## JOB
Every record should be copied exactly, and the images omitted.

(Page-level text extractions)
════════════════

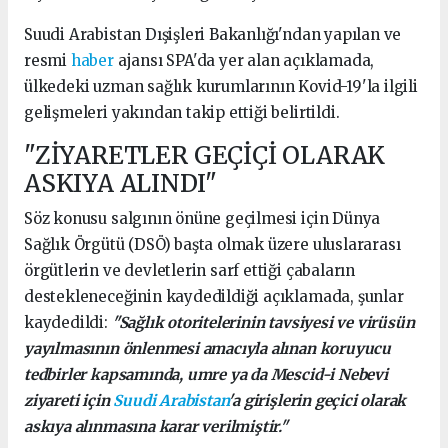
Suudi Arabistan Dışişleri Bakanlığı'ndan yapılan ve
resmi
haber
ajansı SPA'da yer alan açıklamada,
ülkedeki uzman sağlık kurumlarının Kovid-19'la ilgili
gelişmeleri yakından takip ettiği belirtildi.
"ZİYARETLER GEÇİÇİ OLARAK
ASKIYA ALINDI"
Söz konusu salgının önüne geçilmesi için Dünya
Sağlık Örgütü (DSÖ) başta olmak üzere uluslararası
örgütlerin ve devletlerin sarf ettiği çabaların
destekleneceğinin kaydedildiği açıklamada, şunlar
kaydedildi:
"Sağlık otoritelerinin tavsiyesi ve virüsün
yayılmasının önlenmesi amacıyla alınan koruyucu
tedbirler kapsamında, umre ya da Mescid-i Nebevi
ziyareti için
Suudi Arabistan
'a girişlerin geçici olarak
askıya alınmasına karar verilmiştir."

════════════════

## EXERCISE OUTPUT
Suudi Arabistan Dışişleri Bakanlığı'ndan yapılan ve
resmi
haber
ajansı SPA'da yer alan açıklamada,
ülkedeki uzman sağlık kurumlarının Kovid-19'la ilgili
gelişmeleri yakından takip ettiği belirtildi.
"ZİYARETLER GEÇİÇİ OLARAK
ASKIYA ALINDI"
Söz konusu salgının önüne geçilmesi için Dünya
Sağlık Örgütü (DSÖ) başta olmak üzere uluslararası
örgütlerin ve devletlerin sarf ettiği çabaların
destekleneceğinin kaydedildiği açıklamada, şunlar
kaydedildi:
"Sağlık otoritelerinin tavsiyesi ve virüsün
yayılmasının önlenmesi amacıyla alınan koruyucu
tedbirler kapsamında, umre ya da Mescid-i Nebevi
ziyareti için
Suudi Arabistan
'a girişlerin geçici olarak
askıya alınmasına karar verilmiştir."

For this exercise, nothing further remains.